Moving into 2023, the pace and intensity with which sustainable investment grows, and the scales used to measure environmental, social and governance (ESG) efforts, will all continue to rise for a number of reasons.
For one thing, humanity has no choice.
There is an urgent global need to address climate change. Governmental efforts to set goals and pass laws that protect the environment — among them America’s recent Inflation Reduction Act — will only further incentivize investments in climate tech. Ultimately, profits are only sustainable by preserving the planet so everyone can survive and thrive.
There is also a new generations of investors demanding change. No longer content to merely call for corporate accountability, young people are embracing the belief that companies are responsible for doing no harm and need to be in the business of repairing and improving the world.
Interest in impact investing by Millennials (those born between 1981 and 1996) increased to 99% of investors polled in 2021, up from 84% in 2015. Young investors are pushing corporate boards to incorporate environmental sustainability and better accountability into their business models, not simply chase short-term gains at the environment’s expense.
In fact, approximately $17.1 trillion, or one third of all assets under professional management in America at the end of 2019, were run with a sustainable investment strategy and/or ESG goals, according to U.S. SIF.
Sustainable funds, in particular, have seen a surge in popularity. In 2021, they attracted a record $69.2 billion in net flows, climbing 35% over the 2020 record of $51.1 billion.
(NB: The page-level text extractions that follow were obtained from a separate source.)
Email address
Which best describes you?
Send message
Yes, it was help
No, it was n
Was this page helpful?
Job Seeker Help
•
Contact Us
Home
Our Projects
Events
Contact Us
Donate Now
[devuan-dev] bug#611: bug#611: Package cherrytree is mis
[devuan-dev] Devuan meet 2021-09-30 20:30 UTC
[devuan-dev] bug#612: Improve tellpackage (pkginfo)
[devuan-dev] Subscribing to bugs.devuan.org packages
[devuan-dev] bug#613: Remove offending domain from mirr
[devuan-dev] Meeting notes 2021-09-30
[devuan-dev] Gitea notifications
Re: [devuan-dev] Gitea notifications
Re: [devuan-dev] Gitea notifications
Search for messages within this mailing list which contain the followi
This marks the sixth consecutive year of record deal flows, according to Morningstar.
The total number of sustainable open-ended and exchange-traded funds available to U.S. investors has also increased significantly, rising to 534 in 2021, up fivefold from 2012 (104 funds) and 36% since 2020 (392 funds).
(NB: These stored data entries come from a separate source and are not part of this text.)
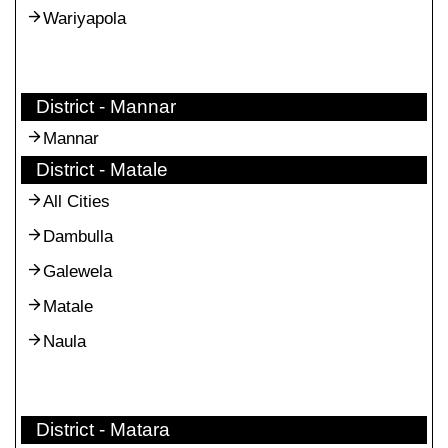
Wariyapola
District - Mannar
Mannar
District - Matale
All Cities
Dambulla
Galewela
Matale
Naula
District - Matara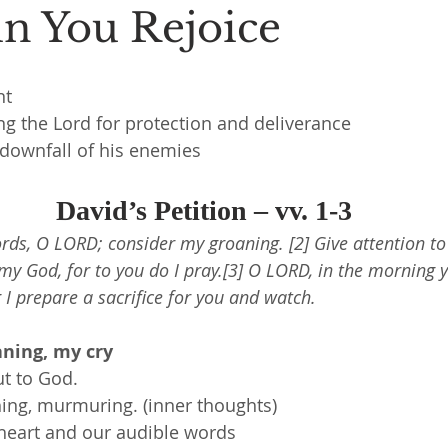
in You Rejoice
nt
ng the Lord for protection and deliverance
 downfall of his enemies
David’s Petition – vv. 1-3
ords, O LORD; consider my groaning. [2] Give attention to
my God, for to you do I pray.[3] O LORD, in the morning 
 I prepare a sacrifice for you and watch.
ning, my cry
ut to God.
ing, murmuring. (inner thoughts)
heart and our audible words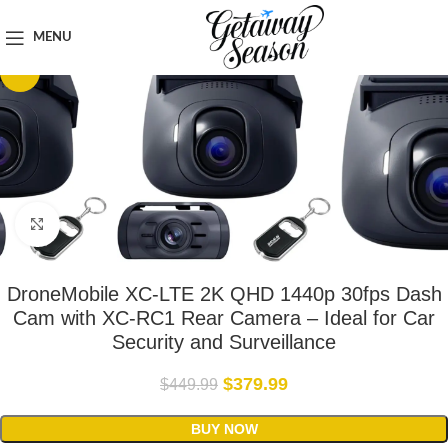
Home
Car & Road Trip Essentials
MENU
-16%
Click to enlarge
DroneMobile XC-LTE 2K QHD 1440p 30fps Dash
Cam with XC-RC1 Rear Camera – Ideal for Car
Security and Surveillance
$
379.99
$
449.99
BUY NOW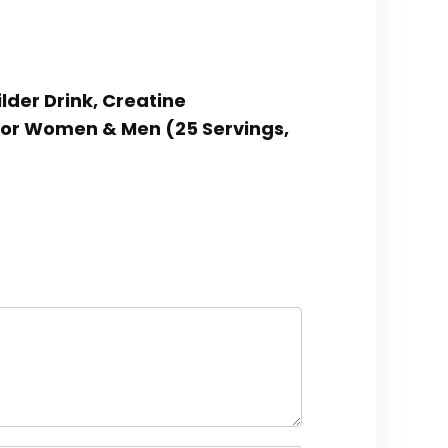
lder Drink, Creatine
for Women & Men (25 Servings,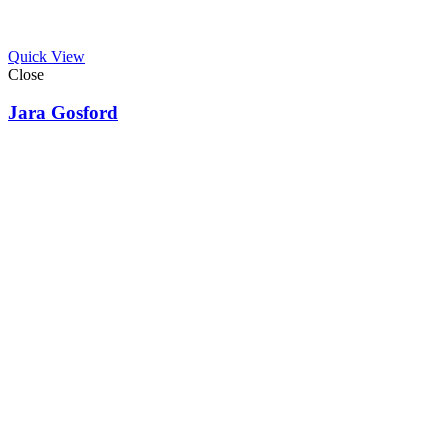
Quick View
Close
Jara Gosford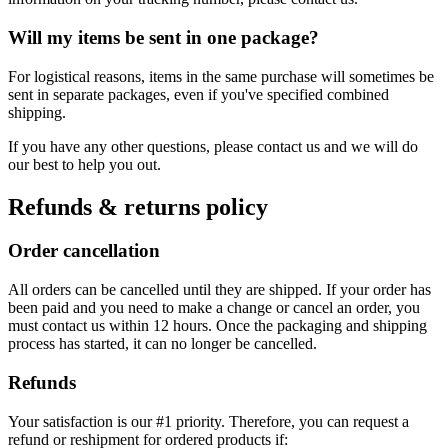
Will my items be sent in one package?
For logistical reasons, items in the same purchase will sometimes be
sent in separate packages, even if you've specified combined
shipping.
If you have any other questions, please contact us and we will do
our best to help you out.
Refunds & returns policy
Order cancellation
All orders can be cancelled until they are shipped. If your order has
been paid and you need to make a change or cancel an order, you
must contact us within 12 hours. Once the packaging and shipping
process has started, it can no longer be cancelled.
Refunds
Your satisfaction is our #1 priority. Therefore, you can request a
refund or reshipment for ordered products if:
These trends show that investors are increasingly focused on sustainable and impact investing and are willing to allocate capital to companies and sectors that align with their mission-driven goals.
At our firm, we are committed to supporting the growth of companies that are not only driving positive change but also creating technologies that will alter their industries for good and make a lasting impact. We chose to focus on industries that have an enormous impact on our climate and industries that will need to make substantial changes in order to help global de-carbonization: agriculture, food and real estate.
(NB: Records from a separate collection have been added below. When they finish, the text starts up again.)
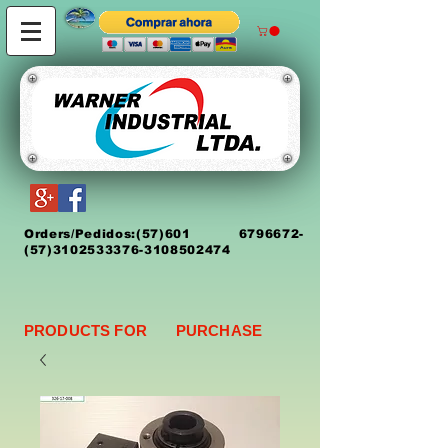
Orders/Pedidos:
(5
7)
601 6796672
-
(57)3102533376-3108502474
PRODUCTS FOR PURCHASE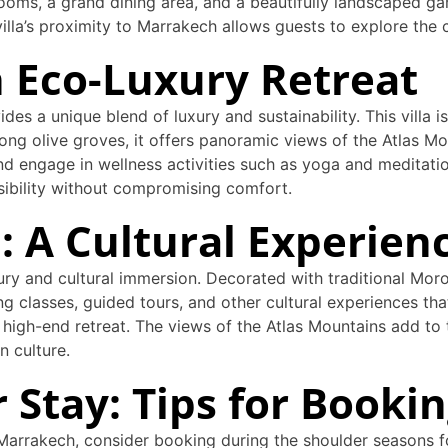
ooms, a grand dining area, and a beautifully landscaped gard
illa’s proximity to Marrakech allows guests to explore the ci
An Eco-Luxury Retreat
ides a unique blend of luxury and sustainability. This villa 
ong olive groves, it offers panoramic views of the Atlas M
nd engage in wellness activities such as yoga and meditatio
nsibility without compromising comfort.
la: A Cultural Experien
xury and cultural immersion. Decorated with traditional Moroc
g classes, guided tours, and other cultural experiences tha
igh-end retreat. The views of the Atlas Mountains add to th
n culture.
 Stay: Tips for Bookin
r Marrakech, consider booking during the shoulder seasons 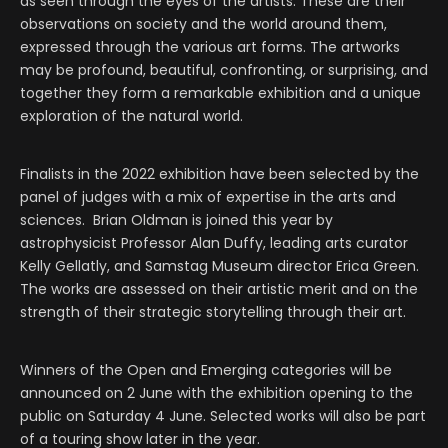
as seen through the eyes of the artists. These are their
observations on society and the world around them,
expressed through the various art forms. The artworks
may be profound, beautiful, confronting, or surprising, and
together they form a remarkable exhibition and a unique
exploration of the natural world.
Finalists in the 2022 exhibition have been selected by the
panel of judges with a mix of expertise in the arts and
sciences. Brian Oldman is joined this year by
astrophysicist Professor Alan Duffy, leading arts curator
Kelly Gellatly, and Samstag Museum director Erica Green.
The works are assessed on their artistic merit and on the
strength of their strategic storytelling through their art.
Winners of the Open and Emerging categories will be
announced on 2 June with the exhibition opening to the
public on Saturday 4 June. Selected works will also be part
of a touring show later in the year.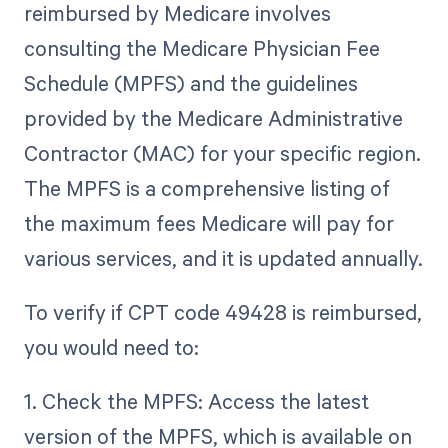
reimbursed by Medicare involves
consulting the Medicare Physician Fee
Schedule (MPFS) and the guidelines
provided by the Medicare Administrative
Contractor (MAC) for your specific region.
The MPFS is a comprehensive listing of
the maximum fees Medicare will pay for
various services, and it is updated annually.
To verify if CPT code 49428 is reimbursed,
you would need to:
1. Check the MPFS: Access the latest
version of the MPFS, which is available on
And as impact investors, achieving net-zero greenhouse gas emissions and creating a more equitable world are our market-making missions. Greensoil believes in the venerated Hebraic ideal known as “tikkun olam” – that we bear a fundamental responsibility to repair and improve the world.
In recent years, there has been a growing demand for authentic and effective metrics to measure the impact of sustainability efforts in the startup ecosystem. This has been fueled by concerns about “greenwashing” and phony ESG ratings.
To mitigate these concerns, investors, calling themselves sustainable and/or impact driven, should have strict criteria in their investment selection process (for example, we chose the UN’s Sustainable Development Goals as the basis for a clear and measurable framework), and they should report on the actual, quantified impact of their portfolio companies. Here is how we report it.
Looking ahead to 2023 and beyond, expect to see a continued rise in investments to create more sustainable agtech and foodtech, and to build and manage more sustainable real estate. Sustainable investing is becoming the norm, not a niche, because the globe is demanding it.
To see impact and ESG investments as trends subject to market vicissitudes is to fail to understand how markets have fundamentally changed. The road to net zero runs through the built environment and stretches from farm to fork. It has infinite investment potential due to the endless resources required to sustainably shelter and feed the Earth’s 8 billion inhabitants.